## [Required action A]
Transcribe part of the passage on step training in spinal rats word for word, starting at the words "A, Stick diagram" and ending after "TA, tibialis anterior.".
## [Required action B]
Extend the passage on step training in spinal rats, picking up right after its last sentence.

Step training reinforces specific spinal locomotor circuitry in adult spinal rats

Abstract

Locomotor training improves function after a spinal cord injury both in experimental and clinical settings. The activity-dependent mechanisms underlying such improvement, however, are sparsely understood. Adult rats received a complete spinal cord transection (T9), and epidural stimulation (ES) electrodes were secured to the dura matter at L2. EMG electrodes were implanted bilaterally in selected muscles. Using a servo-controlled body weight support system for bipedal stepping, five rats were trained 7 d/week for 6 weeks (30 min/d) under quipazine (0.3 mg/kg) and ES (L2; 40 Hz). Nontrained rats were handled as trained rats but did not receive quipazine or ES. At the end of the experiment, a subset of rats was used for c-fos immunohistochemistry. Three trained and three nontrained rats stepped for 1 h (ES; no quipazine) and were returned to their cages for 1 h before intracardiac perfusion. All rats could step with ES and quipazine administration. The trained rats had higher and longer steps, narrower base of support at stance, and lower variability in EMG parameters than nontrained rats, and these properties approached that of noninjured controls. After 1 h of stepping, the number of FOS+ neurons was significantly lower in trained than nontrained rats throughout the extent of the lumbosacral segments. These results suggest that training reinforces the efficacy of specific sensorimotor pathways, resulting in a more selective and stable network of neurons that controls locomotion.

Figure 1.

A, Stick diagram decomposition, joint angular displacement, and EMG activity of selected hindlimb muscles of a step cycle during testing in a representative noninjured, spinal rat without ES or quipazine (Q), and nontrained and step-trained rat with ES (40 Hz at L2) and Q (0.3 mg/kg). B, Gait timing variability, an indicator of interim coordination variability, was higher in nontrained than noninjured or trained rats. Step height (C) and length (D), total quantity of joint movement (E), and TA EMG amplitude (F) were greater in trained than nontrained rats. The horizontal red dotted line in B–F indicates values for noninjured rats. Error bars indicate SEM. *p < 0.05, significant difference between trained and nontrained groups. MTP, Metatarsophalangeal joint; VL, vastus lateralis; St, semitendinosus; MG, medial gastrocnemius; TA, tibialis anterior.

## [Listed entries]
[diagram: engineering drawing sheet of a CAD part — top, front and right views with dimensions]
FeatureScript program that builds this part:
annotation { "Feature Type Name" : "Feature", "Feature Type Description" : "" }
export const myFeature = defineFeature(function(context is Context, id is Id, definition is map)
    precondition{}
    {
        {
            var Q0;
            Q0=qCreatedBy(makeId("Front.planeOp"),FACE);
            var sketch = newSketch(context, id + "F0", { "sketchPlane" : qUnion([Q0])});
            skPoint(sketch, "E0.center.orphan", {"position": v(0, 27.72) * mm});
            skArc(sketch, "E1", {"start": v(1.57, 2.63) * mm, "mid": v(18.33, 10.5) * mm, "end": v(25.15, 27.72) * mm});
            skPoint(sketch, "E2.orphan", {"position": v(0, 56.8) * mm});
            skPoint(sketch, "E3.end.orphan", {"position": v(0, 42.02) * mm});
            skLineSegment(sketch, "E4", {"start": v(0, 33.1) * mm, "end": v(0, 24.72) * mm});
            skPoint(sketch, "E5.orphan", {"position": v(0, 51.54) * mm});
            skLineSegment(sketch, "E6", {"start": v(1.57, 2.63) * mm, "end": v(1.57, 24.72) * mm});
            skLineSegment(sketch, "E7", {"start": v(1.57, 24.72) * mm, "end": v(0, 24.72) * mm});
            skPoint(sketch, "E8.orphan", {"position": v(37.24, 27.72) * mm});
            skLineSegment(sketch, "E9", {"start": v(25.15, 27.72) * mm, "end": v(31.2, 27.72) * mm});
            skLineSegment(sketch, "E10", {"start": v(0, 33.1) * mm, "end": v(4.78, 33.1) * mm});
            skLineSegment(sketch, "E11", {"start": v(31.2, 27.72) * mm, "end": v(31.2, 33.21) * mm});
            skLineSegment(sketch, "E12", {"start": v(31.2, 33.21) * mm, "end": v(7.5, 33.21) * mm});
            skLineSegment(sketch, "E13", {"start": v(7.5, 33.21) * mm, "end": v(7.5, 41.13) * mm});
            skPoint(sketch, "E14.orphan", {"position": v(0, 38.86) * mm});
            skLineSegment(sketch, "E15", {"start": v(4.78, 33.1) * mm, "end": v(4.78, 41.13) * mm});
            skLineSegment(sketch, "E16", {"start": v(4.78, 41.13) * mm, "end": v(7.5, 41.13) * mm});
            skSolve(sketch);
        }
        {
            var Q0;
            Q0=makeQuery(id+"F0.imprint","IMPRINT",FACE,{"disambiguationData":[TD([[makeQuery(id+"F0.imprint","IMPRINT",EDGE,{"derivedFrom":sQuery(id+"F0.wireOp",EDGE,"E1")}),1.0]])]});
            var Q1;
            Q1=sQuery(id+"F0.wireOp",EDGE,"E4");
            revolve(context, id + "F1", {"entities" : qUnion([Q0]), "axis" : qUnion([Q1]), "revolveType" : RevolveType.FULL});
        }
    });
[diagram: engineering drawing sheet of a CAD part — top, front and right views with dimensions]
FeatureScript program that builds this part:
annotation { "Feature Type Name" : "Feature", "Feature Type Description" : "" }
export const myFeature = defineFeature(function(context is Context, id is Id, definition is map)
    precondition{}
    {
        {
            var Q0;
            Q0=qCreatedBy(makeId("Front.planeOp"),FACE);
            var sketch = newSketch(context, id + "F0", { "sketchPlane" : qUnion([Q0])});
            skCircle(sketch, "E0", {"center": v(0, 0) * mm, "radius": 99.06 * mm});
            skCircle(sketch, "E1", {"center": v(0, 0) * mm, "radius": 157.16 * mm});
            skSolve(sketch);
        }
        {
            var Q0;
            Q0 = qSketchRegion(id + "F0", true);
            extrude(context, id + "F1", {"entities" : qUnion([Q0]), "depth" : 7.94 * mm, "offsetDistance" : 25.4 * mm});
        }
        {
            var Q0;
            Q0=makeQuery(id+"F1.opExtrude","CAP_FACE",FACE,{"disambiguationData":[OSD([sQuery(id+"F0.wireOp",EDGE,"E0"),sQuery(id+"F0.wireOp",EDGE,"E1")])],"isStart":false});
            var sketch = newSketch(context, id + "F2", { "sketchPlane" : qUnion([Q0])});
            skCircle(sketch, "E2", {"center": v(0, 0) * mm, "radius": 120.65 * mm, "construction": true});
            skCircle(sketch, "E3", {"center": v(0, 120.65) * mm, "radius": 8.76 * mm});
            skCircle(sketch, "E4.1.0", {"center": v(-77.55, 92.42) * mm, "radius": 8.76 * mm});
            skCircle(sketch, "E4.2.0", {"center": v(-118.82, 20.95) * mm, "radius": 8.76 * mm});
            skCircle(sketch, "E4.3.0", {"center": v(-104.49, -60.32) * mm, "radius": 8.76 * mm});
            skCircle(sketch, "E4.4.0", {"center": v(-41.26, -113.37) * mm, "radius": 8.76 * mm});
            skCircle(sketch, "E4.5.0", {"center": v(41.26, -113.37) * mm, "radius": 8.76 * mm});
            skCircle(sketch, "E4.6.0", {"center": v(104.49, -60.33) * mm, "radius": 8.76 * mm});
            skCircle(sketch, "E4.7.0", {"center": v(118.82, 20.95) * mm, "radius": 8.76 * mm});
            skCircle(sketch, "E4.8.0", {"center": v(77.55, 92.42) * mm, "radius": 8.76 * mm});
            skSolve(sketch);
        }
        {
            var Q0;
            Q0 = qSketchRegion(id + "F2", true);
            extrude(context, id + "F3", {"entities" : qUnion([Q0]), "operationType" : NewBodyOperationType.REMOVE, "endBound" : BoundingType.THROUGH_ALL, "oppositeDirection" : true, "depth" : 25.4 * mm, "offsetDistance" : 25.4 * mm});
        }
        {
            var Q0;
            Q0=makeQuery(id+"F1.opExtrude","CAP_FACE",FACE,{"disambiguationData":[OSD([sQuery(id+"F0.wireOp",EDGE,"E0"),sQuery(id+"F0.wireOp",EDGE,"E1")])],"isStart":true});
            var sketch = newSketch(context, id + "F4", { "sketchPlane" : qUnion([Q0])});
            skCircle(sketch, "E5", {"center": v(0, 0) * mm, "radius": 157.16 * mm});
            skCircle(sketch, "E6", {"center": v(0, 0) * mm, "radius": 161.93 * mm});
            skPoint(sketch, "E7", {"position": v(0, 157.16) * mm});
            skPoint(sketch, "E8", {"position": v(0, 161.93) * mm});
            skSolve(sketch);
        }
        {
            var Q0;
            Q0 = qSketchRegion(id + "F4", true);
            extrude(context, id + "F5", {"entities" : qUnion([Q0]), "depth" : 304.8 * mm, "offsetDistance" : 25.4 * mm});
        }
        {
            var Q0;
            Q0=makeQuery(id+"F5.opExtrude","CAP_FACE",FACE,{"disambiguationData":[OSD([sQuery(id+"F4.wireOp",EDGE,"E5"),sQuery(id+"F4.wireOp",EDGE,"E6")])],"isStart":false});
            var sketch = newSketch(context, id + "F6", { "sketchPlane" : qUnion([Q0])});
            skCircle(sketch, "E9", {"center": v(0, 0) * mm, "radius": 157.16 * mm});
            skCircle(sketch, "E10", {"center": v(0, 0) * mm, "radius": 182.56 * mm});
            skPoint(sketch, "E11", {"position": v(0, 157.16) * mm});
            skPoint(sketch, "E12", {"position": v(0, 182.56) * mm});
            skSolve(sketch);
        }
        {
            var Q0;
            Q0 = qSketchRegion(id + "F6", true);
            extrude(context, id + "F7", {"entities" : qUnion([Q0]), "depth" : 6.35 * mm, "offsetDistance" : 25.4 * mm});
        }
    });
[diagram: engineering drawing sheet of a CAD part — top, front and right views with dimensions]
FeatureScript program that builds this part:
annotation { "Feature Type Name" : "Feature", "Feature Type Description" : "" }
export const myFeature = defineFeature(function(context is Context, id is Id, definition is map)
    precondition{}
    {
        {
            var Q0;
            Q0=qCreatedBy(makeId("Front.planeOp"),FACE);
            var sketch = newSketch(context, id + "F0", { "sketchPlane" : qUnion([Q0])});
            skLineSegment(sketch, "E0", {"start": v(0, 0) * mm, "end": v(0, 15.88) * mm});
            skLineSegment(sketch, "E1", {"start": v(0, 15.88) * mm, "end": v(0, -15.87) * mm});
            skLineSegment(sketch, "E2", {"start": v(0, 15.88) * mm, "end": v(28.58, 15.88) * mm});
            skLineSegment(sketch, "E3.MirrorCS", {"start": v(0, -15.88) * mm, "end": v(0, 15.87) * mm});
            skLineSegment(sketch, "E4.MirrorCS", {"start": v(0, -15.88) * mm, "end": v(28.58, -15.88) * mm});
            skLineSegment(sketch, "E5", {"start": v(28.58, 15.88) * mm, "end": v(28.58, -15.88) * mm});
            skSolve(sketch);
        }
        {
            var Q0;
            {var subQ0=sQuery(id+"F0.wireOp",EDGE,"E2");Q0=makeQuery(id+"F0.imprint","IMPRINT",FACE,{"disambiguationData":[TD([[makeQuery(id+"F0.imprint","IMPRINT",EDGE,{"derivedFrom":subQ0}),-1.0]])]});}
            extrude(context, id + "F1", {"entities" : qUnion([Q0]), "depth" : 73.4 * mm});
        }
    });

## [Your response A]
A, Stick diagram decomposition, joint angular displacement, and EMG activity of selected hindlimb muscles of a step cycle during testing in a representative noninjured, spinal rat without ES or quipazine (Q), and nontrained and step-trained rat with ES (40 Hz at L2) and Q (0.3 mg/kg). B, Gait timing variability, an indicator of interim coordination variability, was higher in nontrained than noninjured or trained rats. Step height (C) and length (D), total quantity of joint movement (E), and TA EMG amplitude (F) were greater in trained than nontrained rats. The horizontal red dotted line in B–F indicates values for noninjured rats. Error bars indicate SEM. *p < 0.05, significant difference between trained and nontrained groups. MTP, Metatarsophalangeal joint; VL, vastus lateralis; St, semitendinosus; MG, medial gastrocnemius; TA, tibialis anterior.

## [Your response B]
Figure 2.

A, Representative EMG recordings from the left and right VL and St, with corresponding gait cycle diagrams for a nontrained and a trained rat treated with ES and Q. B, C, The left and right limbs moved out of phase in both noninjured and trained rats (B), whereas nontrained rats showed impaired interlimb coordination and a significant lag between the left and right St EMG bursts over the duration of the stepping sequence (C). D, E, Variability of stance duration (computed as coefficient of variability) (D) and stance width at toe contact (E) were greater in nontrained than trained rats. The horizontal red dotted line in B–E indicates control values for noninjured rats. Error bars indicate SEM. *p < 0.01, significant difference between trained and nontrained groups. Abbreviations are the same as in Figure 1.

Figure 3.

FOS immunohistochemistry after 1 h bipedal stepping under ES (L2; 40 Hz). A, Camera lucida drawing of the location of FOS+ nuclei for a representative nontrained and trained spinal rat. Note that FOS+ nuclei were distributed in all segments, and all laminas were analyzed in both groups. B, Mean (±SEM) number of FOS+ for each lamina at each spinal segment is shown. C, The average number of FOS+ nuclei per spinal segment was greater in nontrained than trained rats in spinal segments L1 to S1. D, Differences in the mean (±SEM) number of FOS+ nuclei per lamina for all spinal segments combined between spinal trained and nontrained rats are shown. *p < 0.05, significant difference between trained and nontrained groups. E, Comparison of the average number of FOS+ nuclei in the rostral (L1, L2, L3) and caudal (L4, L5, L6; S1) lumbosacral segments. Trained rats had significantly (p < 0.01) fewer FOS+ nuclei in the caudal segments, whereas nontrained rats did not show such a difference. ns, Nonsignificant.